Items from a data source:
○ ○ ○ ○

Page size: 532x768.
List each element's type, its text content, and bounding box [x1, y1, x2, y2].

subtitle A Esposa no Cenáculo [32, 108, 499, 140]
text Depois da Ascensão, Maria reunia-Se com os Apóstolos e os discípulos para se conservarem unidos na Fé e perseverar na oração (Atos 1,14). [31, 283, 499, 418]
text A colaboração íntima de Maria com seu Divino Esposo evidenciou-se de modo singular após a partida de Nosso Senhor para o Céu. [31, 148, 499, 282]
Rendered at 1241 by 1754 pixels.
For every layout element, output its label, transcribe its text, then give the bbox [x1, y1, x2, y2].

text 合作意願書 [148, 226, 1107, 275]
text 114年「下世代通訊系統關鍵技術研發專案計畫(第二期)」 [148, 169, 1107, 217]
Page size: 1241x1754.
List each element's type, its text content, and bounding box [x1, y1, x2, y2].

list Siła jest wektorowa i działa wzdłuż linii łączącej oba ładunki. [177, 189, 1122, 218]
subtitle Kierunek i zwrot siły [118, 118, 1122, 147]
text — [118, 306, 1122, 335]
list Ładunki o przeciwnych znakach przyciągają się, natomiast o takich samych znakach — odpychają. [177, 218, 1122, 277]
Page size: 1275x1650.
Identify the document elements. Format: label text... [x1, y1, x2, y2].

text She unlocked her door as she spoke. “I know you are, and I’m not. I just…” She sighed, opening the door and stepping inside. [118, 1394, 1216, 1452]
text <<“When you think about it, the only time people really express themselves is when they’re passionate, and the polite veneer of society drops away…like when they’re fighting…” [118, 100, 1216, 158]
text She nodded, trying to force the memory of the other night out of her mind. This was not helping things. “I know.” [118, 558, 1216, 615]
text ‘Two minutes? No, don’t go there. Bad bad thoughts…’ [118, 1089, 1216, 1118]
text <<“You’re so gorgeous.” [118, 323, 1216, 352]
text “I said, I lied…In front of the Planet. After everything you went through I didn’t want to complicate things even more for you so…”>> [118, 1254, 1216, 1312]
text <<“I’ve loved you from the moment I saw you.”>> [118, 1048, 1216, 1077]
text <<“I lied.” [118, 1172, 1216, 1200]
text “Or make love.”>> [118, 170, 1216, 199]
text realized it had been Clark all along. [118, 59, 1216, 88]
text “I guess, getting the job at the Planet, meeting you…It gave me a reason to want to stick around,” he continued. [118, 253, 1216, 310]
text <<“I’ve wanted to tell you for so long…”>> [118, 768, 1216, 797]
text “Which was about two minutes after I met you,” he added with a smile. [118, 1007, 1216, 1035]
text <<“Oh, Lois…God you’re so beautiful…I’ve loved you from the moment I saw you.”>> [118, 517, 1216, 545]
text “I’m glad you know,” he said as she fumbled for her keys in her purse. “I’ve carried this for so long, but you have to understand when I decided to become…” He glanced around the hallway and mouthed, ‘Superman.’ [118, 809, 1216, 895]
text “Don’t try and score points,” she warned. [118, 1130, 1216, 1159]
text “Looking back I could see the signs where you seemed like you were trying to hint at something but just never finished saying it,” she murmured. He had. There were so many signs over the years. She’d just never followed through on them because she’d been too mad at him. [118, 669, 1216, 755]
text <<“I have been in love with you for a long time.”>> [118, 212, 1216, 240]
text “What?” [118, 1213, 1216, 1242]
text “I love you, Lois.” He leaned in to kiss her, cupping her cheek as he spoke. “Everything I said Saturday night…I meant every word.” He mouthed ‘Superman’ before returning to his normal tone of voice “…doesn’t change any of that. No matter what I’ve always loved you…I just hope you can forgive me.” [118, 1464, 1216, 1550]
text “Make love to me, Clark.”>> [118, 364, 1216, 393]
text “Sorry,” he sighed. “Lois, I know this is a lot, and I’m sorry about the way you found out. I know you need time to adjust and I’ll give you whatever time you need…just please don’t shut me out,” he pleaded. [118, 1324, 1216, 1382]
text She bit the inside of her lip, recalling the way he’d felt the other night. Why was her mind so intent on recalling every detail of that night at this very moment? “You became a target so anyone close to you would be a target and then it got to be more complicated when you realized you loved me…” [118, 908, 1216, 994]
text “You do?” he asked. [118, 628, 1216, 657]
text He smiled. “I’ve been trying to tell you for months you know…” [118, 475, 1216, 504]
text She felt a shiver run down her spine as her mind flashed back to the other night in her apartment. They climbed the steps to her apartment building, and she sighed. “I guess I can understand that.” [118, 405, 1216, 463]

○ ○ ○ ○

WHAT YOU NEED TO DO:
Copy every line of the records above without changing anything.

RESULT OF THE TASK:
Page size: 532x768.
List each element's type, its text content, and bounding box [x1, y1, x2, y2].

subtitle A Esposa no Cenáculo [32, 108, 499, 140]
text Depois da Ascensão, Maria reunia-Se com os Apóstolos e os discípulos para se conservarem unidos na Fé e perseverar na oração (Atos 1,14). [31, 283, 499, 418]
text A colaboração íntima de Maria com seu Divino Esposo evidenciou-se de modo singular após a partida de Nosso Senhor para o Céu. [31, 148, 499, 282]
Rendered at 1241 by 1754 pixels.
For every layout element, output its label, transcribe its text, then give the bbox [x1, y1, x2, y2].

text 合作意願書 [148, 226, 1107, 275]
text 114年「下世代通訊系統關鍵技術研發專案計畫(第二期)」 [148, 169, 1107, 217]
Page size: 1241x1754.
List each element's type, its text content, and bounding box [x1, y1, x2, y2].

list Siła jest wektorowa i działa wzdłuż linii łączącej oba ładunki. [177, 189, 1122, 218]
subtitle Kierunek i zwrot siły [118, 118, 1122, 147]
text — [118, 306, 1122, 335]
list Ładunki o przeciwnych znakach przyciągają się, natomiast o takich samych znakach — odpychają. [177, 218, 1122, 277]
Page size: 1275x1650.
Identify the document elements. Format: label text... [x1, y1, x2, y2].

text She unlocked her door as she spoke. “I know you are, and I’m not. I just…” She sighed, opening the door and stepping inside. [118, 1394, 1216, 1452]
text <<“When you think about it, the only time people really express themselves is when they’re passionate, and the polite veneer of society drops away…like when they’re fighting…” [118, 100, 1216, 158]
text She nodded, trying to force the memory of the other night out of her mind. This was not helping things. “I know.” [118, 558, 1216, 615]
text ‘Two minutes? No, don’t go there. Bad bad thoughts…’ [118, 1089, 1216, 1118]
text <<“You’re so gorgeous.” [118, 323, 1216, 352]
text “I said, I lied…In front of the Planet. After everything you went through I didn’t want to complicate things even more for you so…”>> [118, 1254, 1216, 1312]
text <<“I’ve loved you from the moment I saw you.”>> [118, 1048, 1216, 1077]
text <<“I lied.” [118, 1172, 1216, 1200]
text “Or make love.”>> [118, 170, 1216, 199]
text realized it had been Clark all along. [118, 59, 1216, 88]
text “I guess, getting the job at the Planet, meeting you…It gave me a reason to want to stick around,” he continued. [118, 253, 1216, 310]
text <<“I’ve wanted to tell you for so long…”>> [118, 768, 1216, 797]
text “Which was about two minutes after I met you,” he added with a smile. [118, 1007, 1216, 1035]
text <<“Oh, Lois…God you’re so beautiful…I’ve loved you from the moment I saw you.”>> [118, 517, 1216, 545]
text “I’m glad you know,” he said as she fumbled for her keys in her purse. “I’ve carried this for so long, but you have to understand when I decided to become…” He glanced around the hallway and mouthed, ‘Superman.’ [118, 809, 1216, 895]
text “Don’t try and score points,” she warned. [118, 1130, 1216, 1159]
text “Looking back I could see the signs where you seemed like you were trying to hint at something but just never finished saying it,” she murmured. He had. There were so many signs over the years. She’d just never followed through on them because she’d been too mad at him. [118, 669, 1216, 755]
text <<“I have been in love with you for a long time.”>> [118, 212, 1216, 240]
text “What?” [118, 1213, 1216, 1242]
text “I love you, Lois.” He leaned in to kiss her, cupping her cheek as he spoke. “Everything I said Saturday night…I meant every word.” He mouthed ‘Superman’ before returning to his normal tone of voice “…doesn’t change any of that. No matter what I’ve always loved you…I just hope you can forgive me.” [118, 1464, 1216, 1550]
text “Make love to me, Clark.”>> [118, 364, 1216, 393]
text “Sorry,” he sighed. “Lois, I know this is a lot, and I’m sorry about the way you found out. I know you need time to adjust and I’ll give you whatever time you need…just please don’t shut me out,” he pleaded. [118, 1324, 1216, 1382]
text She bit the inside of her lip, recalling the way he’d felt the other night. Why was her mind so intent on recalling every detail of that night at this very moment? “You became a target so anyone close to you would be a target and then it got to be more complicated when you realized you loved me…” [118, 908, 1216, 994]
text “You do?” he asked. [118, 628, 1216, 657]
text He smiled. “I’ve been trying to tell you for months you know…” [118, 475, 1216, 504]
text She felt a shiver run down her spine as her mind flashed back to the other night in her apartment. They climbed the steps to her apartment building, and she sighed. “I guess I can understand that.” [118, 405, 1216, 463]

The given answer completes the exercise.